What is Municipal Bonds?
Municipal bonds (also known as munis) are debt vehicles issued by state and local governments to finance their operations and fund municipal projects. Debt instrument may be a perplexing term, but think of municipal bonds as loans from lenders to state and local governments. In the case of municipal bonds, many of the lenders are individuals and institutions.
The attractiveness of municipal bonds to individual investors is that the income paid by these bonds is typically federal income tax-free. If you live in the state in which the bond was issued, the income paid by those bonds may be state income tax-free. The same goes for if you live in a county or municipality in which the bond was issued. (USA)
With cumulative issuance of less than Rs 2,000 crore since the first issue in 1997, the municipal bonds market in India is virtually non-existent. A municipal bond is a bond issued by a local government, or their agencies.
- They are very popular among investors in many developed nations, especially in the U.S., where these have attracted investments totalling over $500 billion and are among preferred avenues for household savings.
- In India, the Bangalore Municipal Corporation was the first municipal corporation to issue a municipal bond of Rs.125 crore with a State guarantee in 1997. However, the access to capital market commenced in January 1998, when the Ahmedabad Municipal Corporation (AMC) issued the first municipal bonds in the country without State government guarantee for financing infrastructure projects in the city. AMC raised Rs.100 crore through its public issue.
- Among others, Hyderabad, Nashik, Visakhapatnam, Chennai and Nagpur municipal authorities have issued such bonds, however, there is no provision as yet for listing and subsequent trading of muni bonds on stock exchanges in India.
However, making municipal bonds work in India is a dark-horse reform for Indian public policy.
Significance of Municipal bonds:
- Cities in India were estimated to require over Rs 40 lakh crore during 2011-2031 for capital infrastructure, whereas the aggregate annual revenues of municipalities are likely to be less than Rs 1.2 lakh crore (of which Mumbai alone accounts for Rs 30,000 crore).
- There is massive capital investment need in municipal infrastructure and funds from programmes such as Jawaharlal Nehru National Urban Renewal Mission (JNNURM) can only partly meet the requirement.
- Therefore, to meet their financing needs, the municipalities have to seek recourse to other means including issuance of municipal bonds.
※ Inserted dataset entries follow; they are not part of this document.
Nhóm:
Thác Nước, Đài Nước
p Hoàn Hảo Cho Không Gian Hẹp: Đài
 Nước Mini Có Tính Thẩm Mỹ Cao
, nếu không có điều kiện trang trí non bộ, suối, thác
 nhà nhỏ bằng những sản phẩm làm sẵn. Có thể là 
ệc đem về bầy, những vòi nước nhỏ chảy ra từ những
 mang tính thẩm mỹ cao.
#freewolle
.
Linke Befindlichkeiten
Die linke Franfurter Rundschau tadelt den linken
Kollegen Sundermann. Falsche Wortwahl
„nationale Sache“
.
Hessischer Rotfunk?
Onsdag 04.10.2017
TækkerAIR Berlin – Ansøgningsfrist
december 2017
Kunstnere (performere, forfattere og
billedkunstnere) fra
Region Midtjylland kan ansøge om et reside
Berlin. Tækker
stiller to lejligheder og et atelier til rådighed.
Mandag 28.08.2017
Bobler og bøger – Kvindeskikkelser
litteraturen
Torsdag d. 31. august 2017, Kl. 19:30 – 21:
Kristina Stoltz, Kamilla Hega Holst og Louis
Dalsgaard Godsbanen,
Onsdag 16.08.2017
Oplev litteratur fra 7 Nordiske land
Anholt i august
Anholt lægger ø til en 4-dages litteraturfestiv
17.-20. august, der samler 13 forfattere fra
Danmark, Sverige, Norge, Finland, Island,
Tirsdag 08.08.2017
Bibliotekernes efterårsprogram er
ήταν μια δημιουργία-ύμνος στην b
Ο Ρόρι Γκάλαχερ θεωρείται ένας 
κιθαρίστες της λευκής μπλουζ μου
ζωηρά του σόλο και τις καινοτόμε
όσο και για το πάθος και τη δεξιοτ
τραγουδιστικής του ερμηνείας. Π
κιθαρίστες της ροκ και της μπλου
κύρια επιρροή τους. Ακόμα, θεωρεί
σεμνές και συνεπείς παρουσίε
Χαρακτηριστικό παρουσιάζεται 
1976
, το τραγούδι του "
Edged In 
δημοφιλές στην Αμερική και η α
Municipal bonds can quite obviously play a pivotal, singular role in funding this gap.
- Countries like South Africa and Vietnam are leveraging municipal bonds to fund large urban infrastructure development, with Johannesburg alone having issued bonds of $400 million (40% higher than cumulative issuances in India).
- Municipal bonds can also simultaneously deepen the long-term infrastructure financing market in India as well as redirect retail investments into liquid securities (by city residents) away from real estate and gold.
- By creating opportunities for citizens (as retail investors) to invest in tangible public causes in their cities, these bonds can also build strong bonds of trust between municipalities and citizens; bonds of trust that can galvanise citizen participation in cities at historic scale and to mutual financial benefit.
What needs to be done to jumpstart the municipal bonds market in India?
- A long-term roadmap to financial self-sufficiency of municipalities needs to be drawn up covering powers over revenues and borrowings, efficiency of revenue administration (both assessments and collections) and systematic measurement, reporting and review of revenue performance. Such a roadmap will require collaborative effort between the Centre and the states.
- There is a crying need to professionalise financial management in municipalities. The scale of funding required for public expenditure in our cities cannot be met with the human resources (both in terms of numbers and skills and competencies) that they currently possess. The revenue and finance departments of municipalities need to be urgently professionalised and made market-oriented. The Institute of Chartered Accountants of India can play a significant role here.
- There needs to be a deliberate creation and positioning of the municipal bond brand to make it popular among citizens, and a slew of enabling measures to make them attractive.
- Enabling measures such as making all municipal bond issuances tax-free, making investments in muni bonds by banks part of their priority sector lending and actively encouraging pension funds and insurance companies to participate in municipal bond issuances need to be put into place by respective regulators. These are presently crucial missing links.
- Municipalities need to produce audited balance sheets each financial year and get themselves credit-rated so that they are able to access the municipal bond market in a credible and sustained manner.
The Rs 50,000-crore Smart Cities Mission envisages creation of special purpose vehicles in cities that would raise monies from the capital markets. Sebi issued guidelines earlier this year for issuance of municipal bonds. Both of these are steps in the right direction, but do not cover the required distance. The Union finance ministry alone is capable of making municipal bonds work, because this requires serious domain expertise and leverage with states and regulatory institutions. SEBI, the RBI, the CBDT and the ICAI are all institutions that have roles to play and all of them fall under the broad umbrella of the Union Finance Ministry. The urban development ministry can only play a supporting role by facilitating appropriate provisions in urban schemes and shepherding State municipal administration departments. Though local self-government is a state subject, the Centre has a crucial role to play in addressing the infrastructure deficit in our cities, for which municipal bonds will be highly significant.